Part L, the Code for Sustainable Homes and the definition of Zero Carbon Homes have all been brought into the forefront following a quick-fire succession of press releases and consultation announcements from various Government departments. Now the dust has settled, we can focus on the key changes and timescales.
Part L details may be released next month
Starting with Building Regulations – we know as a certainty that a new Part L is going to go live in April 2014. We are still waiting on the finer details to be released (which are expected in the next month), but we know a few nuggets of information for certain:
The Target Emission Rate in England is going to be lowered by 6% for the domestic sector and 9% for commercial. The Welsh emission rate is being reduced by 8%. These cuts are lower than many in the industry thought.
Also, a second target, measuring Fabric Energy Efficiency (FEE) is being brought in to the SAP assessment for England.

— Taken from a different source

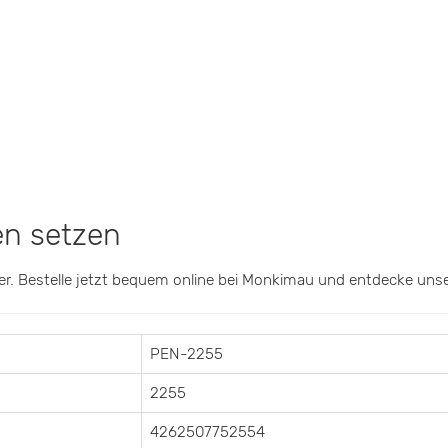
en setzen
. Bestelle jetzt bequem online bei Monkimau und entdecke unser
PEN-2255
2255
4262507752554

This will ensure houses will be insulated to a particular standard, which means builders will not be able to rely on low carbon heating systems or renewable technology alone.
These changes will come into force on new developments from next April, so it’ll be at least eight months before anybody has to start building to this tighter standard. When Part L has been updated previously, there has been a 12 month transition allowance (meaning you could register a site before the regulations changed, and then have 12 months to start on site). It’s not yet been confirmed how a transition will work this time.

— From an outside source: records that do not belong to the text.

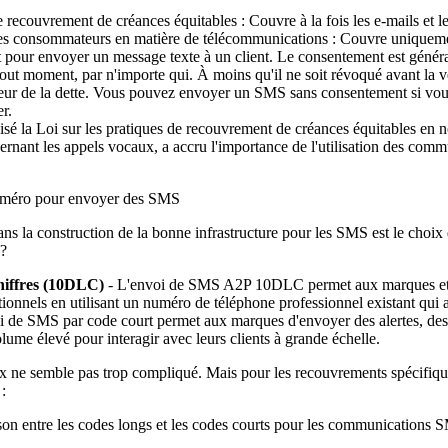
e recouvrement de créances équitables : Couvre à la fois les e-mails et 
 des consommateurs en matière de télécommunications : Couvre uniquem
 pour envoyer un message texte à un client. Le consentement est généra
 tout moment, par n'importe qui. À moins qu'il ne soit révoqué avant la v
eteur de la dette. Vous pouvez envoyer un SMS sans consentement si vous
r.
é la Loi sur les pratiques de recouvrement de créances équitables en n
rnant les appels vocaux, a accru l'importance de l'utilisation des commu
uméro pour envoyer des SMS
ans la construction de la bonne infrastructure pour les SMS est le choi
 ?
hiffres (10DLC)
- L'envoi de SMS A2P 10DLC permet aux marques et
ionnels en utilisant un numéro de téléphone professionnel existant qui a 
 de SMS par code court permet aux marques d'envoyer des alertes, des no
ume élevé pour interagir avec leurs clients à grande échelle.
x ne semble pas trop compliqué. Mais pour les recouvrements spécifique
:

The Housing Standards Review
Elsewhere, the Housing Standards Review has released a consultation document which looks at removing unnecessary regulations in eight key areas, which includes energy and water efficiency, materials, space and accessibility.

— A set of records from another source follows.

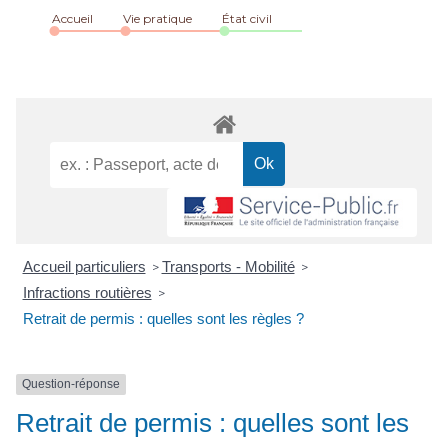
Accueil
Vie pratique
État civil
Accueil particuliers
Transports - Mobilité
>
>
Infractions routières
>
Retrait de permis : quelles sont les règles ?
Question-réponse
Retrait de permis : quelles sont les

It suggests many areas which are currently covered by the Code should no longer be enforced, either because some elements will soon be commonplace (such as smart meters and renewables), or because there are better ways of doing things (such as allowing the market to lead on materials standards, rather than dictating specific requirements.)
This consultation is open until October 22nd, which means you can have your say on the findings. If the report is left unchanged it is highly likely that the requirement for Code will be phased out over the next couple of years. We’re expecting some definite news around the time of the Part L release next April.
2016 and the Zero Carbon Homes target
The final chunky document is another consultation – this one is looking at 2016 and the Zero Carbon Homes target. The Government is still committed to having a Zero Carbon Homes policy in place by the end of 2016, but the definition of ‘Zero Carbon’ is to be made easier to achieve.
Another term - Allowable Solutions - is going to become a more common phrase in the industry. The Government has acknowledged that it won’t be possible for every new building to produce zero emissions, so ‘Allowable Solutions’ are ways of working around this. Ideas range from creating a CO2 bank account where renovations to old buildings could offset new buildings, to an offset payment to a local authority who could then invest in wind and solar farms. Again, this paper is open for comments; you have until October 15th to have your say.
There has been no announcement yet on when Allowable Solutions will be properly defined, but as this won’t be going live for another three years, there’s unlikely to be a rush.